In the neighborhood, 29.2% of the working population is employed in manufacturing and laborer occupations. The second most important occupational group in this neighborhood is executive, management, and professional occupations, with 27.1% of the residents employed. Other residents here are employed in clerical, assistant, and tech support occupations (20.7%), and 18.8% in sales and service jobs, from major sales accounts, to working in fast food restaurants.

Languages

The most common language spoken in the neighborhood is English, spoken by 94.2% of households. Some people also speak Spanish (5.6%).

Ethnicity / Ancestry

Boston's Beacon Hill blue-blood streets, Brooklyn's Orthodox Jewish enclaves, Los Angeles' Persian neighborhoods. Each has its own culture derived primarily from the ancestries and culture of the residents who call these neighborhoods home. Likewise, each neighborhood in America has its own culture – some more unique than others – based on lifestyle, occupations, the types of households – and importantly – on the ethnicities and ancestries of the people who live in the neighborhood. Understanding where people came from, who their grandparents or great-grandparents were, can help you understand how a neighborhood is today.

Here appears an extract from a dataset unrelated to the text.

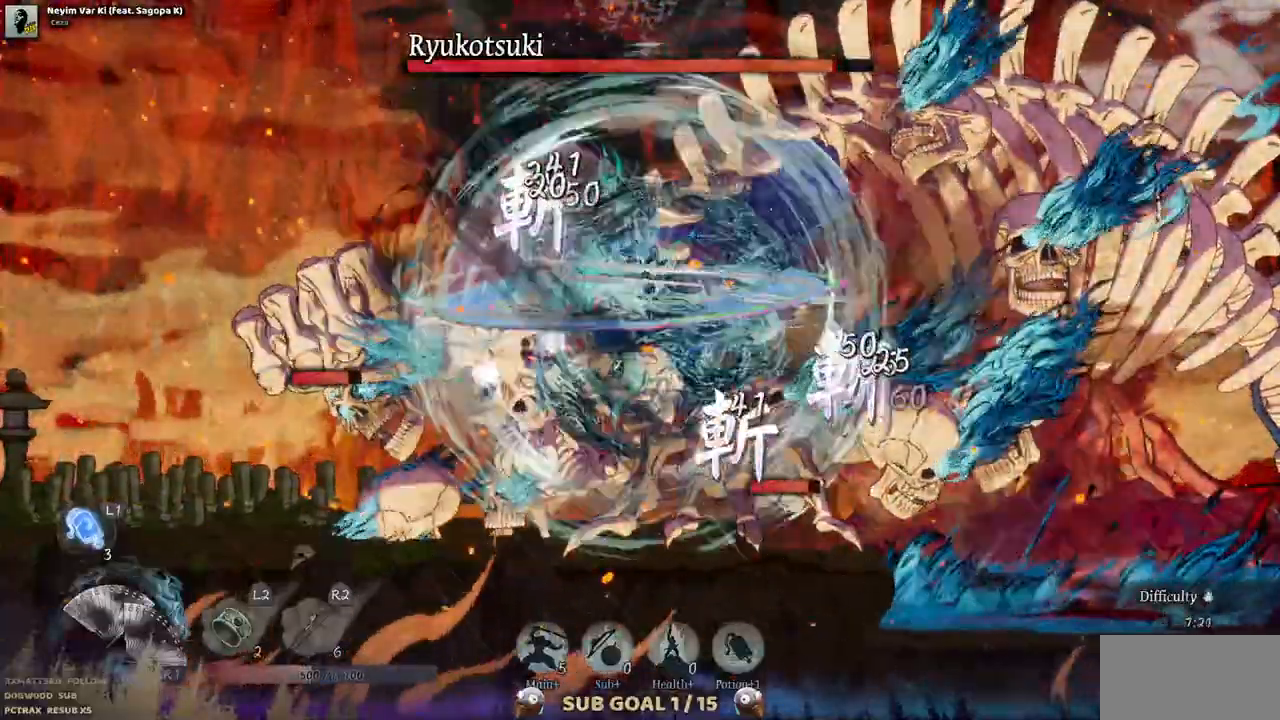
{"dt_ms": 1000, "buttons": ["TRIANGLE"], "left_stick": "center", "right_stick": "center"}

In the neighborhood in Gates, TN, residents most commonly identify their ethnicity or ancestry as German (13.0%). There are also a number of people of Mexican ancestry (11.3%), and residents who report Irish roots (9.0%), and some of the residents are also of English ancestry (4.7%), along with some Italian ancestry residents (1.8%), among others.

Getting to Work

How you get to work – car, bus, train or other means – and how much of your day it takes to do so is a large quality of life and financial issue. Especially with gasoline prices rising and expected to continue doing so, the length and means of one's commute can be a financial burden. Some neighborhoods are physically located so that many residents have to drive in their own car, others are set up so many walk to work, or can take a train, bus, or bike. The greatest number of commuters in neighborhood spend between 15 and 30 minutes commuting one-way to work (34.0% of working residents), which is shorter than the time spent commuting to work for most Americans.

Here most residents (86.3%) drive alone in a private automobile to get to work. In addition, quite a number also carpool with coworkers, friends, or neighbors to get to work (10.5%) . In a neighborhood like this, as in most of the nation, many residents find owning a car useful for getting to work.